At what rate is the angle of elevation of the person's
line of sight changing when the person is 9 ft from
the base of the light?

    C *
      |   * 
   12 |       *
      |           *
      |           θ   *
    E * - - - - - - - - - * A
      |         x         |
    6 |                   | 6
      |                   |
    D *-------------------* B
      : - - - - x - - - - :

The person is \(\displaystyle AB = 6.\)
The streetlight is \(\displaystyle CD = 18.\)
His distance is \(\displaystyle BD = AE = x.\;\;\tfrac{dx}{dt} = \text{-}5\) ft/sec.
Let \(\displaystyle \theta = \angle CAE.\)

We have: \(\displaystyle \:\tan\theta \,=\,\tfrac{12}{x} \quad\Rightarrow\quad x \,=\,12\cot\theta\)

Differentate with respect to time:
\(\displaystyle \;\;\;\tfrac{dx}{dt} \:=\:\text{-}12\csc^2\theta\tfrac{d\theta}{dt} \quad\Rightarrow\quad \tfrac{d\theta}{dt} \:=\:\text{-}\tfrac{1}{12}\sin^2\theta\tfrac{dx}{dt}\)

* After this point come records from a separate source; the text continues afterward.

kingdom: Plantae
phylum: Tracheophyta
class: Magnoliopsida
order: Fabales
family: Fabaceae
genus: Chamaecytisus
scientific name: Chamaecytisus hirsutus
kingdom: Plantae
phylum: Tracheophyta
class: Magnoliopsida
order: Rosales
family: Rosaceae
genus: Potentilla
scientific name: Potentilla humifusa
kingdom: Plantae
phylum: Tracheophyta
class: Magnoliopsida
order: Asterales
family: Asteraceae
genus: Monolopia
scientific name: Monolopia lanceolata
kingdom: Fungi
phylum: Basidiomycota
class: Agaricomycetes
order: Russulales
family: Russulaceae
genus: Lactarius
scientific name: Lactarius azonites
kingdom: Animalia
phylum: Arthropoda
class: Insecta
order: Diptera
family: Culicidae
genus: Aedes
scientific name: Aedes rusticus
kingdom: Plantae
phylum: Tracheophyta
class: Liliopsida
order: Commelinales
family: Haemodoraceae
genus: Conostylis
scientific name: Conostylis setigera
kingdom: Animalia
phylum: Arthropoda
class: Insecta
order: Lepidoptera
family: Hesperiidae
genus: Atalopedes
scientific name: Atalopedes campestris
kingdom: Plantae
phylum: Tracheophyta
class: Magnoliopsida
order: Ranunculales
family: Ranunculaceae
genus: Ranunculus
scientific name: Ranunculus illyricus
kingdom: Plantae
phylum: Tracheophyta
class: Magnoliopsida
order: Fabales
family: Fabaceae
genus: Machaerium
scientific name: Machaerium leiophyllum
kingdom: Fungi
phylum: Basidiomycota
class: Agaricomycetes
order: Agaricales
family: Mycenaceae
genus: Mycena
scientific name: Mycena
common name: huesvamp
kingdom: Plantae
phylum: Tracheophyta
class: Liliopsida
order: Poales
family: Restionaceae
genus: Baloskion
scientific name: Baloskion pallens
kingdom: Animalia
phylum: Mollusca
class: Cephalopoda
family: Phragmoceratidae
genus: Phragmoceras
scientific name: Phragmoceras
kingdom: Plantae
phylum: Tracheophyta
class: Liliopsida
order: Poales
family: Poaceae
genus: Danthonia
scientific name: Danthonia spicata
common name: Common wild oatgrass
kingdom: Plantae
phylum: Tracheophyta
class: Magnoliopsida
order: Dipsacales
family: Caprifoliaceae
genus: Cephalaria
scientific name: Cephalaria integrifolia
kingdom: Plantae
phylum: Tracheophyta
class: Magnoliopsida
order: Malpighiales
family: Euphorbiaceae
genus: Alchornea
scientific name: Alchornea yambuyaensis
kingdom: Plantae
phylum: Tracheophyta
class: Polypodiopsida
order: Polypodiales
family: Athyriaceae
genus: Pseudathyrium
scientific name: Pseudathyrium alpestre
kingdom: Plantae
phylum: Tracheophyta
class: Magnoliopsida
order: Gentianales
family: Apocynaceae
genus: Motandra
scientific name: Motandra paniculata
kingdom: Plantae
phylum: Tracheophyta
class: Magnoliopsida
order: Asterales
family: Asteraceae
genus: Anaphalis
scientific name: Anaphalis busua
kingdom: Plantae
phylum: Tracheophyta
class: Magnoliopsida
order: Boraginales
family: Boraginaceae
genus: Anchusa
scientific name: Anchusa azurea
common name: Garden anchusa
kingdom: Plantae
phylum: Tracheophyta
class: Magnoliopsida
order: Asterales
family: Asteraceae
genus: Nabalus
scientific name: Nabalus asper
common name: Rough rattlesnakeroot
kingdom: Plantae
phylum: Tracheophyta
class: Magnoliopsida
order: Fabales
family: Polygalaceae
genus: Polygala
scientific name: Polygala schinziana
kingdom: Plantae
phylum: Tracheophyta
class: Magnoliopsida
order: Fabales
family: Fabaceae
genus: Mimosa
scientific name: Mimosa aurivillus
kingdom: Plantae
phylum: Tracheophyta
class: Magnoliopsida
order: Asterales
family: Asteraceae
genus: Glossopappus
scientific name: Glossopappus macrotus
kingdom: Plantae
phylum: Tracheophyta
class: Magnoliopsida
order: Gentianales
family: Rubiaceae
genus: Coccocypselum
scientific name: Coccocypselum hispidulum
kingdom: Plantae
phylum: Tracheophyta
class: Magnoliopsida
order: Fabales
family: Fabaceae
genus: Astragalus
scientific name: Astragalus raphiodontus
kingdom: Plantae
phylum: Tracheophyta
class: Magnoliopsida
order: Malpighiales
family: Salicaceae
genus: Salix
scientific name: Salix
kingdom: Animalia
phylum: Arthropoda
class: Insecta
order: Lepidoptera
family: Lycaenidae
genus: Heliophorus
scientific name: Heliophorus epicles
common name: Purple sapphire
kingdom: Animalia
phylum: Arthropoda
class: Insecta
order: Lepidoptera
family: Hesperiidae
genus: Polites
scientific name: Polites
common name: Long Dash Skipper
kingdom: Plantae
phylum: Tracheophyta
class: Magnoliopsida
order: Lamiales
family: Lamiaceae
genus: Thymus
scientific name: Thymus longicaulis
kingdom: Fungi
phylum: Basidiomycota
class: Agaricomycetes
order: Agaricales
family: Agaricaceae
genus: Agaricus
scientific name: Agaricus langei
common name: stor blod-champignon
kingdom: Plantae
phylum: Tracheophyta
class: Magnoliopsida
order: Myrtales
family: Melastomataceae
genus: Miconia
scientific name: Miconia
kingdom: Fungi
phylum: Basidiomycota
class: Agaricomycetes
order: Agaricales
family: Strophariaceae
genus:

When \(\displaystyle x = 9,\:\sin\theta \,=\,\tfrac{4}{5}\)
We have: \(\displaystyle \;\tfrac{d\theta}{dt} \:=\:\text{-}\tfrac{1}{12}\left(\tfrac{4}{5}\right)^2(\text{-}5) \:=\:\tfrac{4}{15}\)

The angle of elevation is increasing at \(\displaystyle \tfrac{4}{15}\) radians/sec.